The independence movement in Scotland and its determination that Scotland has an absolute right to another independence referendum is driven by a simple belief. “Scotland’s inalienable right to self-determination includes the right to decide how to exercise that right… To deny it would be to say that of all the nations of the world today we had no national right to self-determination.” That was George Galloway writing in Radical Scotland magazine in 1983. Now he’s cosying up with the Tories, with the founder of UKIP Alan Sked, and with the British establishment. Always the rebel, eh, George? What a tosser. And I don't mean of the cable variety.

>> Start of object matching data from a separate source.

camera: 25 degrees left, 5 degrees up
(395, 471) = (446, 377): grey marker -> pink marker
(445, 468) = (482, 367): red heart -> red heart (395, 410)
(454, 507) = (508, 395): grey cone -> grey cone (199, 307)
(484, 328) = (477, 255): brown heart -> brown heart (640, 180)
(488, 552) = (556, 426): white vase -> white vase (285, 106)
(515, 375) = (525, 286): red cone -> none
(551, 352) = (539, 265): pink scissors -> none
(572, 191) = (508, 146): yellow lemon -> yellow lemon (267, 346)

However it’s clear that the Conservatives realise that they cannot prevent Scottish independence simply by saying no to another referendum. That may work as a short term tactic, but ultimately it will prove self-defeating. If Michael Gove was so confident that all his government had to do in order to prevent independence was to keep saying no, then he wouldn’t be meeting with George Galloway. Gove has already implicitly accepted that there will have to be another referendum when he tweeted that gerrymandering (boundary manipulation) the franchise for that referendum was an “interesting idea”. If he really believed that there would never be another referendum, that Downing Street could say no forever, then gerrymandering the franchise for a referendum that was never going to happen wouldn’t be very interesting at all.

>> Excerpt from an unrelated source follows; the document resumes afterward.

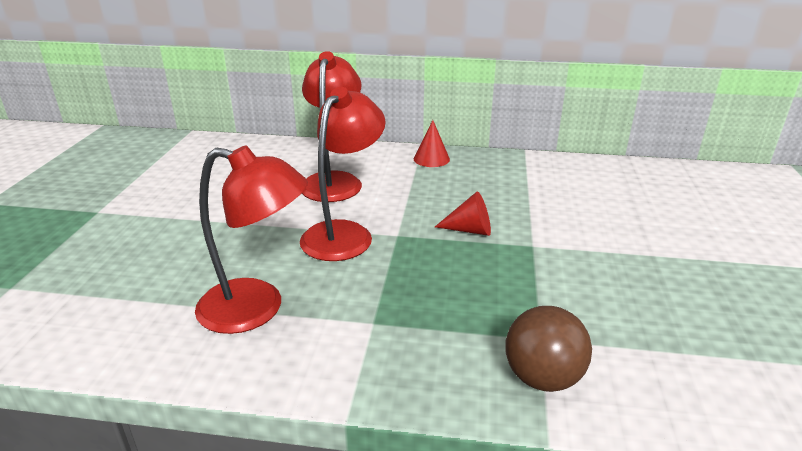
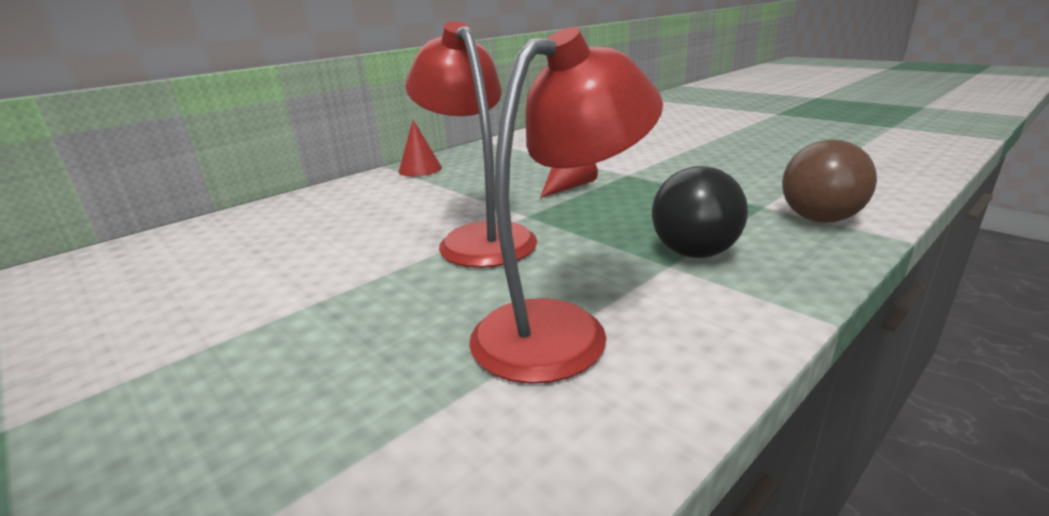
camera: 50 degrees left, 5 degrees down
(333, 181) = (363, 217): red lamp -> none
(403, 327) = (694, 253): none -> black ball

Meanwhile Scottish Tory MSP Rachel Hamilton has made a bit of an arse of herself on social media by tweeting that Scotland has been “overrun by SNP bigots and separatists”. Yep, that's the way to persuade all those Scottish people who support independence to fall back in love with the Tories. All they’ve got left are insults and the frustrated wails of those who are starting to realise that their Great British castle is built on sand, and the Scottish tide is rising.